Dan Hunter

Distinguished Visiting Professor of Law

Dan Hunter

Dan Hunter is an expert in internet law, intellectual property, and artificial intelligence and cognitive science models of law. He joins the New York Law School faculty from the University of Melbourne Law School (Australia) and the Wharton School, University of Pennsylvania. He holds a Ph.D. from Cambridge University on the nature of legal reasoning, as well as computer science and law degrees from Monash University (Australia) and a Master in Laws from the University of Melbourne.

He held a Chair in Law at the University of Melbourne and was a tenured faculty member at the Wharton School, University of Pennsylvania, from 2000-2007, and where he received the Undergraduate Teaching Award in 2000, and where he still teaches as an adjunct faculty member. Prior to joining Wharton he taught on the law faculty at Cambridge University.

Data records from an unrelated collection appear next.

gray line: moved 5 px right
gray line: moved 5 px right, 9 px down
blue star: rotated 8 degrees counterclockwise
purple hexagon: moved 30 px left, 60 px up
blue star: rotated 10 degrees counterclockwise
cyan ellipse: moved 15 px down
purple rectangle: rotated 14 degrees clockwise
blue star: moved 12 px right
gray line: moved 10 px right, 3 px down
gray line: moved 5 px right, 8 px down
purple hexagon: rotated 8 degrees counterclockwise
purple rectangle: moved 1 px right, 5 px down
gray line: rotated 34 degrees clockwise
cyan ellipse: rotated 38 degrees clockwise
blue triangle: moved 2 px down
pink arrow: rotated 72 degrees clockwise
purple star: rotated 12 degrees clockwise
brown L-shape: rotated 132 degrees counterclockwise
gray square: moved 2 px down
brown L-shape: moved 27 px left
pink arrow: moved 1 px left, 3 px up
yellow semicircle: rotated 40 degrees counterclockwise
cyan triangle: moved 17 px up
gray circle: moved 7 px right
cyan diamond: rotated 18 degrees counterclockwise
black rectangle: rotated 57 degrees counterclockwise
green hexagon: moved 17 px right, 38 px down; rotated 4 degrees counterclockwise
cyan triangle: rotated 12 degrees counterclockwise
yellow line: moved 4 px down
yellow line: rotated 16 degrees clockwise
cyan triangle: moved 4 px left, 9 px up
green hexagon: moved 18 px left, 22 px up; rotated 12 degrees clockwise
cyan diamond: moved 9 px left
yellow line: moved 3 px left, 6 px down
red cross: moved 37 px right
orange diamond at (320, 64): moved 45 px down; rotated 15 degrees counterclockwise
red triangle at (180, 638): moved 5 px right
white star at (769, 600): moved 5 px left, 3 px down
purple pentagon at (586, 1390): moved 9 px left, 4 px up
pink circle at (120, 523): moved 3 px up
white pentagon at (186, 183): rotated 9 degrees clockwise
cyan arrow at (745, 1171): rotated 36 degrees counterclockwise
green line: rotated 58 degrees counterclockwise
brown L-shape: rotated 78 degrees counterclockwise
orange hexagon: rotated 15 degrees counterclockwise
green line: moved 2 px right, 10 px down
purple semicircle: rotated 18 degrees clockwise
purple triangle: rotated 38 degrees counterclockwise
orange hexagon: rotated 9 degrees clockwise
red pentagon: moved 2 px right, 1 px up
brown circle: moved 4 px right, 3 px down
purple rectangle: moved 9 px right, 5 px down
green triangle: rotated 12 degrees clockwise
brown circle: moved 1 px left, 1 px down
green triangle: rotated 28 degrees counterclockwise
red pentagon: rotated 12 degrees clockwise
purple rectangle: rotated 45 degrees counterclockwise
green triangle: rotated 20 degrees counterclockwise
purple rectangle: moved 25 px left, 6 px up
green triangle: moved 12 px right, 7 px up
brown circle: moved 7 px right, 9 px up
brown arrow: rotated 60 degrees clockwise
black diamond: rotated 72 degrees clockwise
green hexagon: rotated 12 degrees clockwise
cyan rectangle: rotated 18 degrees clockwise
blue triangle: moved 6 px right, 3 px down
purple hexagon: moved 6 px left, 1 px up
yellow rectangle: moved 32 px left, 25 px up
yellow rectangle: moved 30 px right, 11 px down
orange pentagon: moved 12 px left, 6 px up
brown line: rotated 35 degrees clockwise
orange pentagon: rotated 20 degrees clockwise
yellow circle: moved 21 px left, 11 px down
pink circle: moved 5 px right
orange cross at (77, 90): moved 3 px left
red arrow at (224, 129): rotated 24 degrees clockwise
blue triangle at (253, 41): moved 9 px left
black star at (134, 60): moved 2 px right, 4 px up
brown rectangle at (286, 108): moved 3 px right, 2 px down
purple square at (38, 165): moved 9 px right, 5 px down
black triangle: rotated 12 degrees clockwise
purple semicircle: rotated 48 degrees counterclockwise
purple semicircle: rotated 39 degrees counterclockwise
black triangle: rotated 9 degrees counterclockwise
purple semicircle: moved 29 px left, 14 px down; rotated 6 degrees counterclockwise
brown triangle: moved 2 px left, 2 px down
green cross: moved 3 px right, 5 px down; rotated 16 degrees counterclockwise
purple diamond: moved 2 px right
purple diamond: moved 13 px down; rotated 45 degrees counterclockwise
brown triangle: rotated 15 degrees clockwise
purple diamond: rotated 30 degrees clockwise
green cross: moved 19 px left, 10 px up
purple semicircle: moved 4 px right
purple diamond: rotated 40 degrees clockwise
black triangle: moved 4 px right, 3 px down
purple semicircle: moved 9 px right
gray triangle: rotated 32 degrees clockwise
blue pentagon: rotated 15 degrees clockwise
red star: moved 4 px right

He regularly publishes on issues dealing with the intersection of computers and law, including papers dealing with the regulation of virtual worlds, the use of artificial intelligence in law, and high technology aspects of intellectual property. His research has appeared in journals such as the California Law Review (three times), the Texas Law Review, the William & Mary Law Review, and the Journal of Legal Education. He is the co-author of one book (Building Intelligent Legal Information Systems, Kluwer 1994), is a judge for the resolution of domain name disputes for the World Intellectual Property Organization, and is on the editorial board of numerous journals. His work has been supported by grants from the National Science Foundation, the MacArthur Foundation, and the Australian Research Council. He is the recipient of a Fulbright Fellowship, an American Council of Learned Societies Research Fellowship, a Herchel Smith Research Fellowship in Intellectual Property Law, and a Science Commons Fellowship.

He was one of the first scholars to examine the social significance of virtual worlds, co-founded the scholarly blog Terra Nova (terranova.blogs.com), and ran the 2006 State of Play/Terra Nova Conference at New York Law School, and the 2007 State of Play Conference in Singapore. He will convene the 2009 conference back in New York.

His current projects include examination of the economics and laws relating to user-generated content, and the social significance of luxury handbags.